Now, I fully realize that the government isn't living from paycheck to paycheck (every April 15th) and plenty of people count on their refunds.

Deferring income-tax payments until August wouldn't change a damn thing. But the act of doing so, en-masse, as a protest, might keep the pressure on this profligate administration and provide further ammunition for the Democrats who are being stymied by an evenly split Senate in their efforts to end the Iraq occupation.

It wouldn't be an exercise in power, but perhaps in influence.

However, as brilliant as this idea is in theory, it has been brought to my attention that in may not be practical. Trouble is a hell of a lot of people simply can't afford to follow this suggestion.
Still, for those who can, why not?
And besides even if it is a stupid, impractical idea, so was the Iraq war and look at what an impression that made! If just the notion got some publicity, who knows what might happen ( hopefully nothing bad).



Perle's Lost Lustre

So there I was, face to face with the Prince of Darkness, Richard Perle.
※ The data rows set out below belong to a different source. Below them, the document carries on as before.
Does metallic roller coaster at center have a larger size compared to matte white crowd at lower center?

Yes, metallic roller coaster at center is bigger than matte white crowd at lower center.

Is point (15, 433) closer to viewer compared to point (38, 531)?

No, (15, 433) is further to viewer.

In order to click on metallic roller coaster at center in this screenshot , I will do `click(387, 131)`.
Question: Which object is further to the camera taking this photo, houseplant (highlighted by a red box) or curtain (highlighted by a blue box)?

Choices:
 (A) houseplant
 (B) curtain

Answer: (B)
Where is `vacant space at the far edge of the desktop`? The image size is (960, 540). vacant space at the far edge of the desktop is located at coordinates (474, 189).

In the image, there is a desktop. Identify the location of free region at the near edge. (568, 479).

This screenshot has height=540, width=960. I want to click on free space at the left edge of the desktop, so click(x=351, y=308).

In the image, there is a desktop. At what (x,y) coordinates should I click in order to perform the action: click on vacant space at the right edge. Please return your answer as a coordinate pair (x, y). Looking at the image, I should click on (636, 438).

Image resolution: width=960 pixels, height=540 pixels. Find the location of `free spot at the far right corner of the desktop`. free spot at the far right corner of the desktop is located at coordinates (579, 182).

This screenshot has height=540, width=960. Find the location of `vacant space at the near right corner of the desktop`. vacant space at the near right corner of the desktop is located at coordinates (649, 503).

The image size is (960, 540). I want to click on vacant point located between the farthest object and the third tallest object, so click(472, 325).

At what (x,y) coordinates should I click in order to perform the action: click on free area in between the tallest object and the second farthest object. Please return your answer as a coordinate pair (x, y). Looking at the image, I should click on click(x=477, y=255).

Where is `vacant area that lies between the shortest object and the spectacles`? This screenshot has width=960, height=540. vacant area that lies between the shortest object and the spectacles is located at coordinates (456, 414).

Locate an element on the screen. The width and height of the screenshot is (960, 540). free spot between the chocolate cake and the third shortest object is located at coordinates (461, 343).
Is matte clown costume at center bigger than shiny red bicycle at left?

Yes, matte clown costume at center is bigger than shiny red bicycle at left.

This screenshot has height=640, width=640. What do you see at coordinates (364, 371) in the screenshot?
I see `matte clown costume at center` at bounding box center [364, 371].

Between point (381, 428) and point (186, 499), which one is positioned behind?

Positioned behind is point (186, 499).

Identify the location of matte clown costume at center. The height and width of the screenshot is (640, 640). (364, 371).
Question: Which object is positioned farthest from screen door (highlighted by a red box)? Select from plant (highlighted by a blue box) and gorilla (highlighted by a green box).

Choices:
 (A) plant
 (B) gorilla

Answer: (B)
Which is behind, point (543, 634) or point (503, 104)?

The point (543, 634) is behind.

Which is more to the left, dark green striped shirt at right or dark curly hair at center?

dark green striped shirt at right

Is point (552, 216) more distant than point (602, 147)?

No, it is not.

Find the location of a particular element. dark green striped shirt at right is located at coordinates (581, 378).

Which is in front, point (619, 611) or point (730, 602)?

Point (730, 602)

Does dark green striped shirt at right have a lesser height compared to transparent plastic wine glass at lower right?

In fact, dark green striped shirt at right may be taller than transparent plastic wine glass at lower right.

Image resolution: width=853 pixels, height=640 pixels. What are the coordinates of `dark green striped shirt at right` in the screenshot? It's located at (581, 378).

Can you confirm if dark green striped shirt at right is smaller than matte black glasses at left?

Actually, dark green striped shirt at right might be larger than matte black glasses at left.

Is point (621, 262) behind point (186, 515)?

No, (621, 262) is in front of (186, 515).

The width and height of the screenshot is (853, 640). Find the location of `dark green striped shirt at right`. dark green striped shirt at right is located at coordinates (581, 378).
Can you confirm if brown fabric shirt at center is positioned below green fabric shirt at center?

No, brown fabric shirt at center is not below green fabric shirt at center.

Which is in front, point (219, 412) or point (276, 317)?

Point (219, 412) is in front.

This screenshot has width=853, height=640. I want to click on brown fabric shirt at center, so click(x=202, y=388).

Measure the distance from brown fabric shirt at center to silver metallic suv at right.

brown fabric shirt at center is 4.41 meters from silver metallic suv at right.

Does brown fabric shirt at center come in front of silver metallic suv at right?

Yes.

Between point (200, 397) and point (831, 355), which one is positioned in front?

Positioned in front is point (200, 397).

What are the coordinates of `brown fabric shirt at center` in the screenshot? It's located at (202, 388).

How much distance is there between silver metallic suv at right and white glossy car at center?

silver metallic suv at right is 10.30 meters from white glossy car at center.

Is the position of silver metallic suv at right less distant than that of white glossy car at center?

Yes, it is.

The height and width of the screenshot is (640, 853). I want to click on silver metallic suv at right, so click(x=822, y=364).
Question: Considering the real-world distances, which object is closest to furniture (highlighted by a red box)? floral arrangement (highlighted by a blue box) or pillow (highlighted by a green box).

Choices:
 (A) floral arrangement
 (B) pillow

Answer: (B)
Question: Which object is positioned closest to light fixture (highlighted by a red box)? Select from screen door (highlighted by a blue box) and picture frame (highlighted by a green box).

According to my intelligence sources I’d have been justified in launching a unilateral strike in his ‘crotchal’ region, yelling “Whose your Baghdaddy now, bitch?!!!

But before I could act a nervous young man handed me his camera so that he, the only fan of Perle’s out of nearly 500 attendees, might have a memento of the day he met one of his heroes. He offered a paperback copy of one of Perle’s screeds for an autograph whilst I preserved the moment of political porn.

The dirty deed was done and then it was my turn.

Neuron’s fired chemo-electric charges across myriad synapses commanding my muscles into action and in the blinking of an eye I was shaking Perle’s hand and telling him “Good job!” and then he simply disappeared into the darkness from whence he came.

No, I wasn’t having a nightmare.

Perle was attending as a panelist in one of a series of town-hall discussions being conducted by PBS, anchored on its new documentary series America at a Crossroads which will air in April.
This particular event was hosted at DePaul University’s Merle Reskin Theater (under the auspices of DePaul’s Offic of Islamic Studies in conjunction with the Global Voices lecture series) in Chicago and I just happened to be helping-out.

Why, given the opportunity, didn’t I take Perle to task for his active promotion of a policy that has killed many thousands of innocents?--because it would have been pointless; my complaints would have fallen on deaf ears, and besides there was no need.

Perle did actually do a “good job” during the discussion and the question period. Maintaining his usual specious arguments, flawed logic and revisionist rhetoric he clearly demonstrated his inadequate intellect, willful ignorance and the bankruptcy of the neo-con philosophies and policies.

Although he has opined of late that his fellow neocons have mismanaged US policy he still maintains the absurd underlying neocon philosophy of an imperial, militarily aggressive America ultimately benefits the global community. And though he no longer officially advises on US policy his fellow neocons are still entrenched in positions of power and influence.
Having committed to several more appearances anchored on the PBS series in which he will invariably face skeptical audiences Perle has unwittingly begun to knot the rope with which he will ultimately hang himself (and by association condemn his fellows) in full view of the public.

So ultimately that’s why I shook his hand and encouraged him, instead of berating him or punching him in the face. He has chosen to step into the light, he will shrivel under it, and there will be no one to blame except himself. And we all get to watch.